# START OF Listing

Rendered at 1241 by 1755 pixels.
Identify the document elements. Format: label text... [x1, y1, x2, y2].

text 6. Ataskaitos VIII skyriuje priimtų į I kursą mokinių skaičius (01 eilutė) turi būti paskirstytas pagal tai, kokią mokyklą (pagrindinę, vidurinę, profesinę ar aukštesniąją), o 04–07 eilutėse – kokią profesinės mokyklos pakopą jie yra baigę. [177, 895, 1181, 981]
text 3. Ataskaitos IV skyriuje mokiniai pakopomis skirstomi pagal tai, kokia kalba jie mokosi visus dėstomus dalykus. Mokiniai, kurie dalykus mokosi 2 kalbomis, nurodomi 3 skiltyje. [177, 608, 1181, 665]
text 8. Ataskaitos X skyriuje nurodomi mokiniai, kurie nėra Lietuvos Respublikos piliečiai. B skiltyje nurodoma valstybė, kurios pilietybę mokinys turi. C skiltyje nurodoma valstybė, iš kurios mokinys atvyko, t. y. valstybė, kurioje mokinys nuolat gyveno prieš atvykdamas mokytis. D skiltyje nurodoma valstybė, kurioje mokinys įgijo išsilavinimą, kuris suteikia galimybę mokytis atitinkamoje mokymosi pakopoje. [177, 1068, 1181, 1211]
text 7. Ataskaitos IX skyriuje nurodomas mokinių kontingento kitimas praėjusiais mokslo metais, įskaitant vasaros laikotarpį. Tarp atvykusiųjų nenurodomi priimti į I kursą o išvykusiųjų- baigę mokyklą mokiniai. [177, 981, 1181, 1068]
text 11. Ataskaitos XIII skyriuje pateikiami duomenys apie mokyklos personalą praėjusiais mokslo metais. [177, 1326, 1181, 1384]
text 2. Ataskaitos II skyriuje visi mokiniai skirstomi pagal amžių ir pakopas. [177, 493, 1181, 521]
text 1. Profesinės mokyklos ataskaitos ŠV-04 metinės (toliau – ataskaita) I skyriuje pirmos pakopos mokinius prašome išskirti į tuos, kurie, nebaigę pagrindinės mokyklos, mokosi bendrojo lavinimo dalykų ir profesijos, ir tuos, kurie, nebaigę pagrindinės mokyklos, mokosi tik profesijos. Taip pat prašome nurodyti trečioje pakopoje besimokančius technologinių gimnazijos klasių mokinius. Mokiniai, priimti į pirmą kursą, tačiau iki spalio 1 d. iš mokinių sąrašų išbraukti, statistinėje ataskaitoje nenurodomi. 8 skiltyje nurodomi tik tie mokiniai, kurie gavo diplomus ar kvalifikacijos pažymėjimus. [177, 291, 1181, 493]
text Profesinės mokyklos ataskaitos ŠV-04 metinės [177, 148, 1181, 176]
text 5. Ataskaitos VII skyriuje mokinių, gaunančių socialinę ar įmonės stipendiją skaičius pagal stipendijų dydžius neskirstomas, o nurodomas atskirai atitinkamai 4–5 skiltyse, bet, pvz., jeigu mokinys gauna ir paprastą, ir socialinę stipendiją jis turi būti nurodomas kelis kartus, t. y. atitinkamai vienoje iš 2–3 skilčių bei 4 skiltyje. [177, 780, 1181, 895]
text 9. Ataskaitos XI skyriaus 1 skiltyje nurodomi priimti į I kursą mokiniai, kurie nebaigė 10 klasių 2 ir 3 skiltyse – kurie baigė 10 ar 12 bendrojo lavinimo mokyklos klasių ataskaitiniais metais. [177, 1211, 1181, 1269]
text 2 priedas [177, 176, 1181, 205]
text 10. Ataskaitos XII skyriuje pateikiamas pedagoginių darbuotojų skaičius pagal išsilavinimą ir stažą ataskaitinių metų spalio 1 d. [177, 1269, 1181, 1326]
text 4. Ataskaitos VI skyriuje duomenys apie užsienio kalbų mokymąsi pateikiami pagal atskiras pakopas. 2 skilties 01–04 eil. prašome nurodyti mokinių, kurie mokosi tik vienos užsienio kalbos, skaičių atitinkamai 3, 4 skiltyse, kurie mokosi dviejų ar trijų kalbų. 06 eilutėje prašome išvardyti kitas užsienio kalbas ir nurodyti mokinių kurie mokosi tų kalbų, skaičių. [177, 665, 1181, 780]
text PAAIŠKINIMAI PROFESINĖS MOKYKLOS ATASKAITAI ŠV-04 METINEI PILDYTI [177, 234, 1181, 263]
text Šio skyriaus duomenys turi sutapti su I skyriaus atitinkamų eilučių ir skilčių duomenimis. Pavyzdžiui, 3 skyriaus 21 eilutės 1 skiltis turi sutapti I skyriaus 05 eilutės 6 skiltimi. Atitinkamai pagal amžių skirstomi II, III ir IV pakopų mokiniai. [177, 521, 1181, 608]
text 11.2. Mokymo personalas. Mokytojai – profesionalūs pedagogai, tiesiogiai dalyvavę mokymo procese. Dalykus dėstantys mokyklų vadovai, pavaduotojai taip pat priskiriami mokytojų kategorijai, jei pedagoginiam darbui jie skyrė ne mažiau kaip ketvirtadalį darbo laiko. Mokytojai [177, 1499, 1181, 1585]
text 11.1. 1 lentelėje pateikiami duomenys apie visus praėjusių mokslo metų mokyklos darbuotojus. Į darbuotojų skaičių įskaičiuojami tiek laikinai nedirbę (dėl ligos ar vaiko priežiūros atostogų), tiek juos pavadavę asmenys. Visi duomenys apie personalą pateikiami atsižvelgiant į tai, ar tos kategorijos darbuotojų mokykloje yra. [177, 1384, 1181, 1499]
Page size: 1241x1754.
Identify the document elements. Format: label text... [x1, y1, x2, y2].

# END OF Listing

Extract each line of the records that contains the word "amžių".

**Result**
text 2. Ataskaitos II skyriuje visi mokiniai skirstomi pagal amžių ir pakopas. [177, 493, 1181, 521]
text Šio skyriaus duomenys turi sutapti su I skyriaus atitinkamų eilučių ir skilčių duomenimis. Pavyzdžiui, 3 skyriaus 21 eilutės 1 skiltis turi sutapti I skyriaus 05 eilutės 6 skiltimi. Atitinkamai pagal amžių skirstomi II, III ir IV pakopų mokiniai. [177, 521, 1181, 608]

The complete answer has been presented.